Provided passage:

========================================================================

The deadline for fully planning cities to comply with the transit-oriented development requirements is based on the date of the city's next comprehensive plan update.  Any city that is next required to review its comprehensive plan by December 31, 2024, must comply by the earlier of December 31, 2029, or its first implementation progress report due after December 31, 2024.  Any city that is next required to review its comprehensive plan after December 31, 2024, must comply no later than six months after its first comprehensive plan update due after December 31, 2024.  Thereafter, all fully planning cities must comply at each comprehensive plan update or implementation progress report following the completion or funding of any transit stop that would create a new station area. 

 

Commerce must develop a model transit-oriented development density ordinance, which will supersede, preempt, and invalidate local development regulations if a city does not implement the requirements by its deadline. 

 

Substantially Similar Local Actions.
Commerce may approve station area plans and implementing regulations adopted prior to January 1, 2024, as substantially similar to the transit-oriented development requirements.  In determining whether a city's adopted plan and development regulations are substantially similar, Commerce may consider whether:  (a) the regulations will provide a development capacity and allow the opportunity for creation of affordable housing that is at least equivalent to the amount of development capacity and affordable housing that would be allowed in that station area if the transit-oriented development requirements were adopted; (b) the jurisdiction offers a way to achieve buildings that exceed 85 feet in height; and (c) no lot within the station area is zoned exclusively for detached single-family residences.

 

Antidisplacement.
By August 1, 2024, the Governor must convene a work group to develop a list of antidisplacement guiding principles and strategies.  The work group must submit a report of its findings and recommendations to Commerce by September 30, 2025, and by October 15, 2025, Commerce must make antidisplacement guiding principles and a list of potential strategies available to cities.

 

A city may seek an extension from the transit-oriented development density requirements by applying to Commerce for an extension in any areas that are at risk of displacement.  Commerce must review the city's analysis and certify a five-year extension for areas at high risk of displacement.  The city must create an implementation plan that identifies the antidisplacement policies available to residents to mitigate displacement risk.  During the extension, the city may delay implementation or enact alternative floor area ratio requirements.  Commerce may recertify an extension for additional five-year periods based on evidence of ongoing displacement risk in the area.

========================================================================

(Entries drawn from a collection)

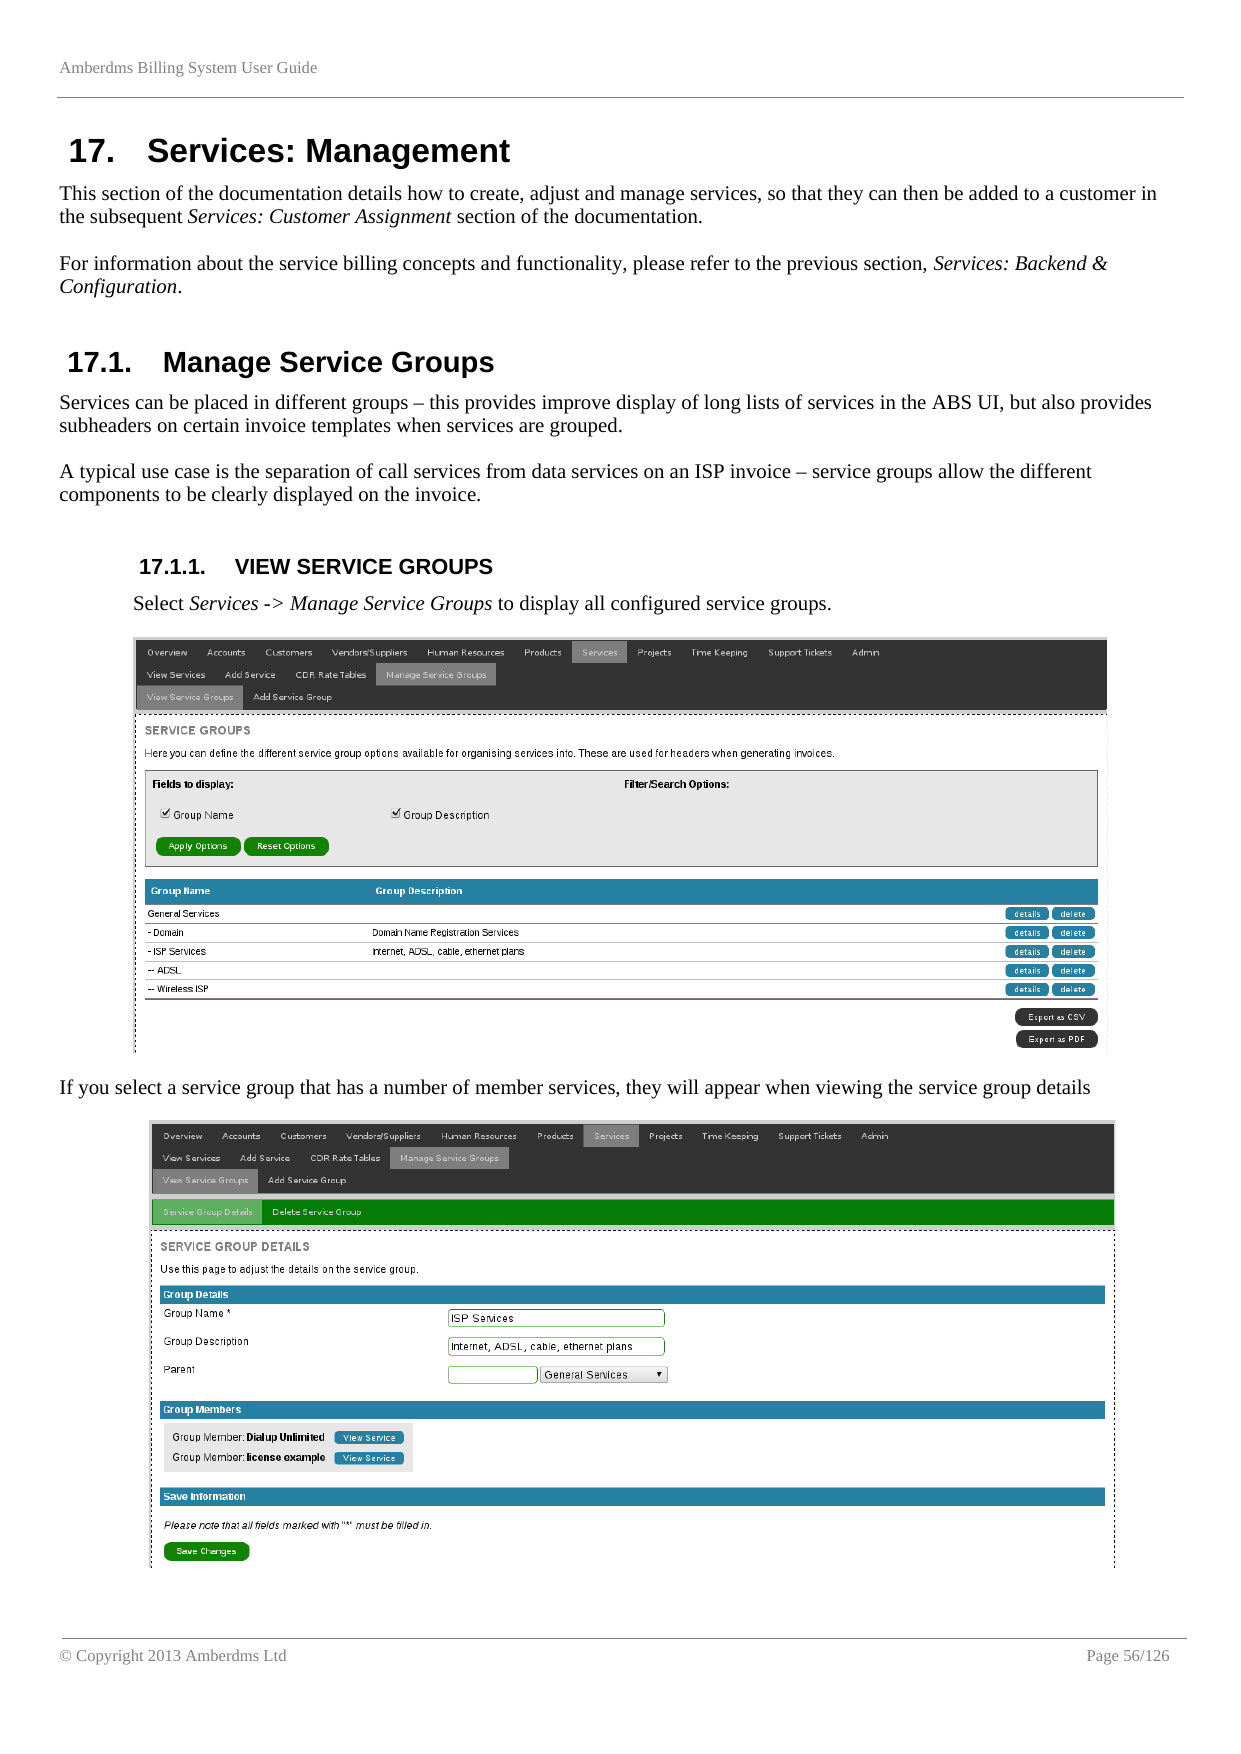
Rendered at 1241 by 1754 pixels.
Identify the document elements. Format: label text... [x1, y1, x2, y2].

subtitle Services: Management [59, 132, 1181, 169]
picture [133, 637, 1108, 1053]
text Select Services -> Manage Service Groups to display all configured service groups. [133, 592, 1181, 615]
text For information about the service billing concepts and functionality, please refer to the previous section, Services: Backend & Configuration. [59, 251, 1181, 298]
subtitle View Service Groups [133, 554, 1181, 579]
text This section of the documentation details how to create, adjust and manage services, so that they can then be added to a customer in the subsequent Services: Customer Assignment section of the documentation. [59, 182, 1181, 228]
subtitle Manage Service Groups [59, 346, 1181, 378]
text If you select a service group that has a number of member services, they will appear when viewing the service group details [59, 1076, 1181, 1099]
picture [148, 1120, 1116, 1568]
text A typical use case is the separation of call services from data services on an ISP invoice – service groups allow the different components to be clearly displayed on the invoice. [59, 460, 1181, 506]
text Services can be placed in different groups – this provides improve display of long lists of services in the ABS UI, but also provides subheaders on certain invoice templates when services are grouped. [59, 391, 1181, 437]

========================================================================

Your objective: Write the next part of the passage on transit-oriented development requirements for cities, starting right after its final sentence.

Result of the exercise:
 

Limitations on Minimum Residential Parking Requirements
Fully planning cities may not require off-street parking for residential or mixed-use development within a station area, except for off-street parking that is permanently marked for the exclusive use of individuals with disabilities or for the short-term, exclusive use of delivery vehicles.  The prohibition against off-street parking requirements does not apply:

  • if the city provides Commerce with an empirical study prepared by a credentialed transportation or land use planning expert that clearly demonstrates, and Commerce finds and certifies, that the limits on off-street parking in a defined area will be significantly less safe for vehicle drivers or passengers, pedestrians, or bicyclists than if the jurisdiction's parking requirements were applied to the same location without increased transit-oriented development and density requirements; or
  • to any portion of a city within a 1-mile radius of a commercial airport with at least 9 million annual enplanements.

 

If a residential or mixed-use development provides parking for residential uses for transit-oriented development, fully planning cities may require:

  • a share of any provided residential parking to be distributed between units designated as affordable housing and units offered at market rate; and
  • the cost of unbundled parking charges to be included into the monthly cost for rental units designated as affordable housing.

 

State Environmental Policy Act.
All project actions that propose to develop residential or mixed-use development within a station area are categorically exempt from SEPA.

 

Planning Grants and Technical Assistance.
A fully planning city may apply to Commerce for planning grants and consult with Commerce to obtain technical assistance and compliance review with development regulation adoption.  In addition, if funds are appropriated to the Growth Management Planning and Environmental Review Fund, Commerce may award grants to cities to facilitate transit-oriented development, which may only fund efforts that address environmental impacts and consequences, alternatives, and mitigation measures in sufficient detail to allow the analysis to be adopted in whole or in part by applicants for development permits.

 

The Washington State Department of Transportation (WSDOT) must create a new division within its agency or expand an existing division and designate a liaison as a point of contact and resource for WSDOT, local governments, and project proponents regarding land use decisions and processing development permit applications.  The liaison's priority must be to facilitate and expedite any WSDOT decisions required for project approval.

 

Review and Evaluation.
By June 30, 2035, the Joint Legislative Audit and Review Committee (JLARC) must review city experiences with:

  • the effects of the 10 percent affordable housing requirement for transit-oriented development; 
  • in-lieu payment options for affordable housing requirements, including how such payments were structured and the amount of housing created using in-lieu payments; and
  • requirements for transit-oriented development density around fixed route transit stops providing frequent bus service.

 

In evaluating the impacts, JLARC must conduct case studies that consider: 

  • the effects on housing supply, including the supply of affordable housing; 
  • the implementation of transit-oriented development density regulations; and 
  • how statewide transit-oriented development density regulations are interacting with residential housing construction and development in specific cities.

 

In conducting its evaluation, JLARC must consult with a variety of entities, including housing developers, local governments, state agencies, and affordable housing advocates.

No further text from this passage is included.